Your task: Can you copy every line of the data below character for character, leaving out the pictures?

:::::

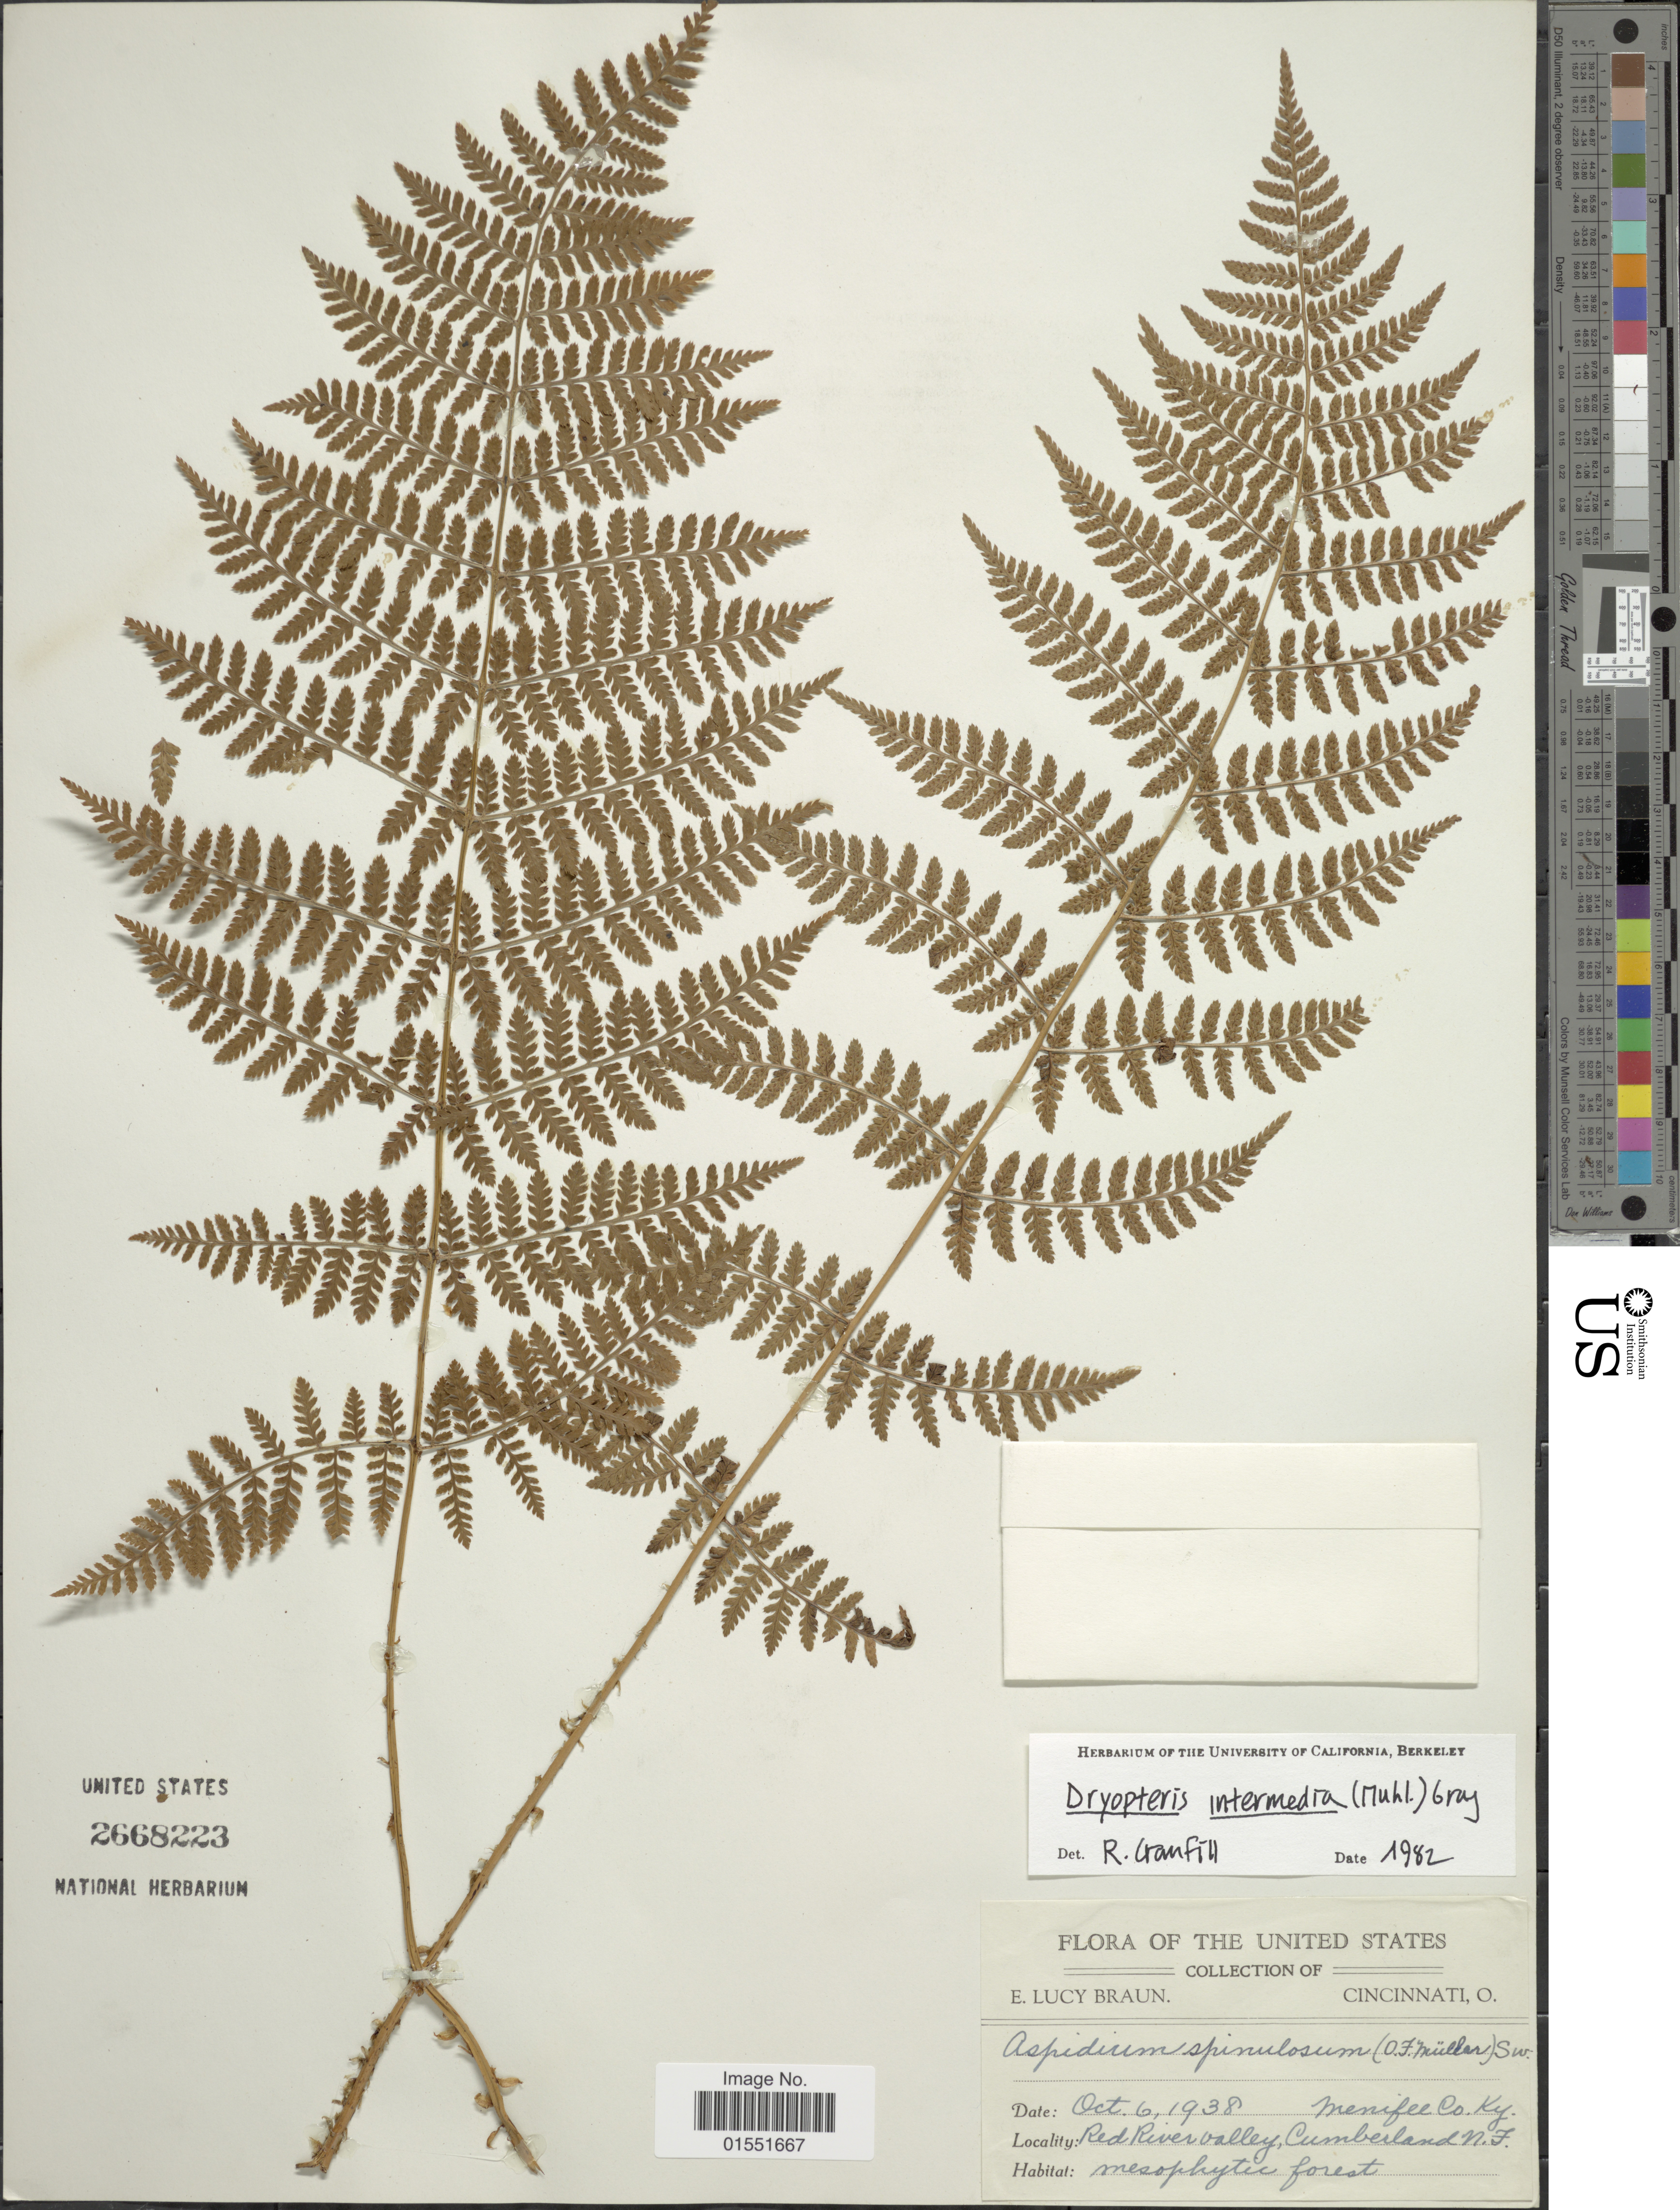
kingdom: Plantae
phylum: Tracheophyta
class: Polypodiopsida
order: Polypodiales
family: Dryopteridaceae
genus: Dryopteris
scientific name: Dryopteris intermedia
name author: (Muhl.) A. Gray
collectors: E. L. Braun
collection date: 1938-10-06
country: United States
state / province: Kentucky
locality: Menifee Co. Ky. Red River Falley, Cumberland N.F.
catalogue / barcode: US 2668223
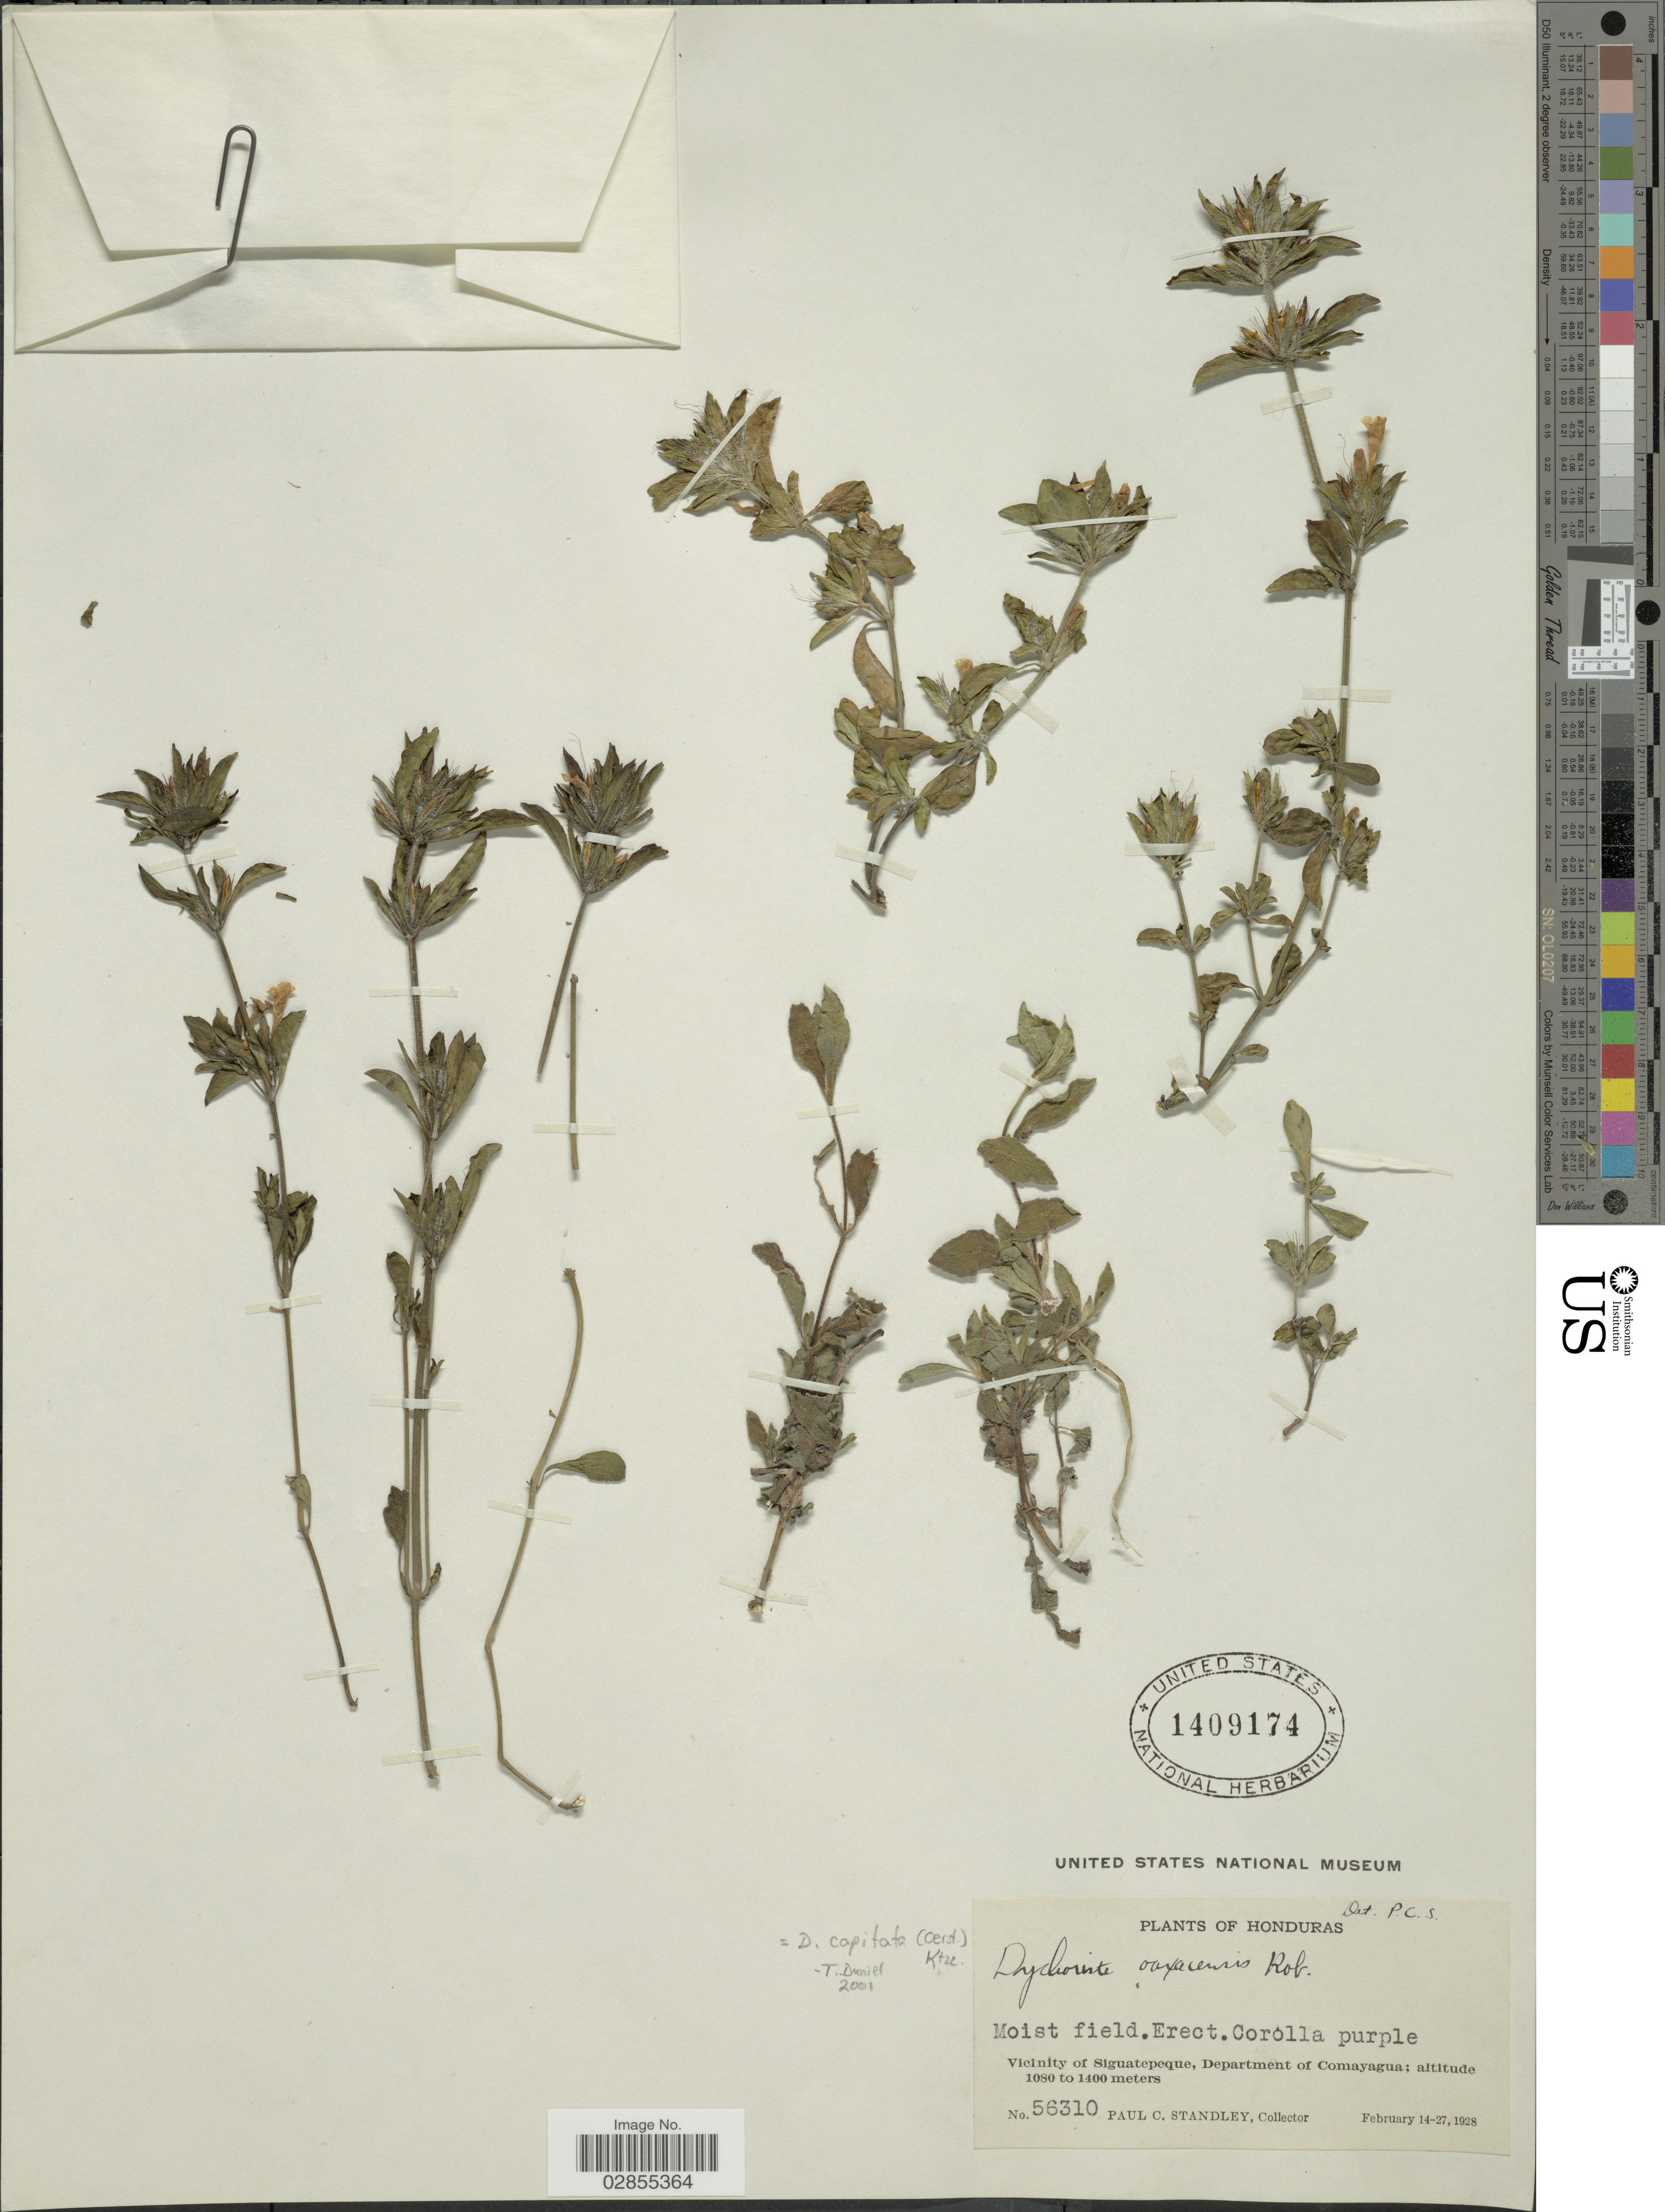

:::::

Reply to the exercise:
kingdom: Plantae
phylum: Tracheophyta
class: Polypodiopsida
order: Polypodiales
family: Dryopteridaceae
genus: Dryopteris
scientific name: Dryopteris intermedia
name author: (Muhl.) A. Gray
collectors: E. L. Braun
collection date: 1938-10-06
country: United States
state / province: Kentucky
locality: Menifee Co. Ky. Red River Falley, Cumberland N.F.
catalogue / barcode: US 2668223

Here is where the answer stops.